Cet aperçu nous a par ailleurs permis de se faire une idée des différentes épreuves traversées par les deux enfants, mais aussi des moments de douceur qui malgré tout s'offrent à eux, et du mélange de solidarité et de compassion qui, parfois, les accompagne. On sent ainsi que le film ne se veut pas un drame larmoyant, mais plutôt une fresque flamboyante et vibrante qui réunisse en un même mouvement humaniste tous les migrants, exilés et autre réfugiés de l'Histoire, laissant le spectateur libre de dresser les parallèles qui s'imposent avec la situation actuelle.
Calamity, une enfance de Martha Jane Cannary de Rémi Chayé (sortie le 15 octobre)
Voilà peut-être le cadeau le plus frustrant de cette édition du Cartoon movie : nous montrer les 20 premières minutes de Calamity, puis interrompre la projection en nous demandant d'attendre octobre pour connaître la suite des aventures de sa jeune héroïne ! On en a en tout cas vu assez pour savoir que le film réunit tous les ingrédients pour séduire largement au-delà du cadre purement familial.
Rémi Chayé s'attache en effet à l'enfance de celle qui deviendra "Calamity Jane", et plus précisément à ce moment de bascule qui l'amène à prendre conscience de sa condition de femme. Les séquences d'exposition la montrent ainsi en compagnie des autres enfants du convoi qui travers l'Ouest sauvage pour rejoindre l'Oregon. Pendant que les garçons chevauchent parmi les chariots et surveillent le troupeau, elle marche durant des heures, et met ce temps à profit pour imaginer la vie de rêve qui les attend à destination. Mais voyant qu'il lui à la fois impossible d'aider son père blessé, et qu'en plus personne ne la prend au sérieux, la jeune adolescente s'impose en secret un entraînement intensif pour être capable de monter à cheval et de manier le lasso comme un homme.
Si le début du film semble aller à cent à l'heure, détaillant de manière assez classique la rivalité entre la jeune fille et le fils du chef, net écho de la rivalité de classe qui existe entre leurs pères, la suite du récit devrait se resserrer principalement sur elle, et sur le parcours initiatique qui l'amènera à se révéler. On est bien sûr curieux de voir si la narration trouvera alors un rythme moins précipité, mais quoi qu'il en soit on est déjà convaincu par les choix formels de Rémi Chayé et de son équipe.
Le réalisateur reprend en effet une partie de l'esthétique au coeur de Tout en haut du monde (vastes aplats de couleurs et absence de traits de contours) qui donne aux paysages l'aspect quasi impressionniste de vastes tâches de couleurs.

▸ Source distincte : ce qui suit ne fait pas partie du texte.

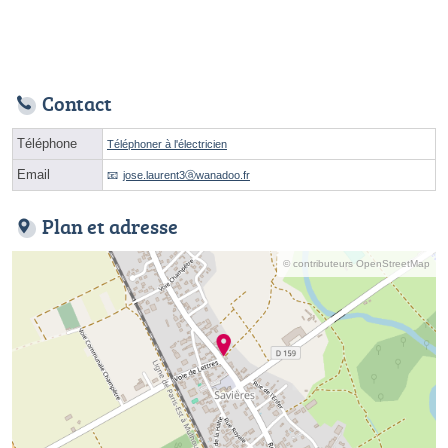
Contact
Téléphone
Téléphoner à l'électricien
Email
jose.laurent3ⓐwanadoo.fr
Plan et adresse
© contributeurs OpenStreetMap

Les plans rapprochés sur le visage décidé de la petite héroïne alternent également avec les plans larges et les amples mouvements de caméra sur les grands espaces que traversent les personnages. De quoi assurer la personnalité visuelle du film, entre simplicité de représentation et incitation à l'imaginaire, et assumer son héritage cinématographiques forcément mâtiné de westerns et de films d'aventures.